Extracted text:

- Location of Skyline, Minnesota
- Coordinates: 44°08′26″N 94°02′02″W﻿ / ﻿44.14056°N 94.03389°W
- Country: United States
- State: Minnesota
- County: Blue Earth
- Established: 1957

Government
- • Type: Mayor - Council
- • Mayor: Paige Attarian

Area
- • Total: 0.19 sq mi (0.50 km^{2})
- • Land: 0.19 sq mi (0.50 km^{2})
- • Water: 0 sq mi (0.00 km^{2})
- Elevation: 988 ft (301 m)

Population (2020)
- • Total: 288
- • Density: 1,481.8/sq mi (572.11/km^{2})
- Time zone: UTC-6 (Central (CST))
- • Summer (DST): UTC-5 (CDT)
- FIPS code: 27-60754
- GNIS feature ID: 2395894
- Website: CityofSkyline.com

= Skyline, Minnesota =

City in Minnesota, United States

Skyline is a city in Blue Earth County, Minnesota, United States. The population was 288 at the 2020 census. It is adjacent to the city of Mankato and is part of the Mankato-North Mankato Metropolitan Statistical Area.

==Geography==
According to the U.S. Census Bureau, the city has an area of 0.17 sqmi, all land. Its elevation is 980 ft above sea level.

Blue Earth County Road 1 (formerly Minnesota State Highway 66) serves as a main route for the community.

U.S. Route 169 / Minnesota State Highway 60 (co-signed) is nearby.

==Demographics==

Historical population
| Census | Pop. | Note | %± |
| 1960 | 354 |  | — |
| 1970 | 400 |  | 13.0% |
| 1980 | 399 |  | −0.2% |
| 1990 | 272 |  | −31.8% |
| 2000 | 330 |  | 21.3% |
| 2010 | 289 |  | −12.4% |
| 2020 | 288 |  | −0.3% |
U.S. Decennial Census 2020 Census

===2010 census===
As of the census of 2010, there were 289 people, 113 households, and 90 families living in the city. The population density was 1700.0 PD/sqmi. There were 118 housing units at an average density of 694.1 /sqmi. The racial makeup of the city was 98.6% White, 0.3% Asian, 0.7% from other races, and 0.3% from two or more races. Hispanic or Latino of any race were 3.1% of the population.

There were 113 households, of which 24.8% had children under the age of 18 living with them, 73.5% were married couples living together, 2.7% had a female householder with no husband present, 3.5% had a male householder with no wife present, and 20.4% were non-families. 18.6% of all households were made up of individuals, and 15% had someone living alone who was 65 years of age or older. The average household size was 2.49 and the average family size was 2.78.

Exercise data:
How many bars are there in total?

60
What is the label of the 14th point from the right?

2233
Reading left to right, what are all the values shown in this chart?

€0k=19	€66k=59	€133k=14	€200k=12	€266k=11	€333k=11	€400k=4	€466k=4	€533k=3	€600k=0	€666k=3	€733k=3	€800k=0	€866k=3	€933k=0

Questions:
A. In the Skyline, Minnesota article, write out the stretch from "- • Total: 288" through "Metropolitan Statistical Area." again, swapping "Blue Earth County" for "Le Sueur County".
B. According to the Skyline, Minnesota article, which road was formerly Minnesota State Highway 66?
C. Carry on the Skyline, Minnesota article from the point where it stops.

Your written answers:
A.
- • Total: 288
- • Density: 1,481.8/sq mi (572.11/km^{2})
- Time zone: UTC-6 (Central (CST))
- • Summer (DST): UTC-5 (CDT)
- FIPS code: 27-60754
- GNIS feature ID: 2395894
- Website: CityofSkyline.com

= Skyline, Minnesota =

City in Minnesota, United States

Skyline is a city in Le Sueur County, Minnesota, United States. The population was 288 at the 2020 census. It is adjacent to the city of Mankato and is part of the Mankato-North Mankato Metropolitan Statistical Area.

B. Blue Earth County Road 1

C.
The median age in the city was 52.2 years. 19.7% of residents were under the age of 18; 6.3% were between the ages of 18 and 24; 13.5% were from 25 to 44; 34.7% were from 45 to 64; and 26% were 65 years of age or older. The gender makeup of the city was 47.8% male and 52.2% female.

===2000 census===
As of the census of 2000, there were 330 people, 124 households, and 105 families living in the city. The population density was 1,752.5 PD/sqmi. There were 125 housing units at an average density of 663.8 /sqmi. The racial makeup of the city was 97.58% White, 0.91% Native American, 1.21% Asian, and 0.30% from two or more races. Hispanic or Latino of any race were 0.30% of the population.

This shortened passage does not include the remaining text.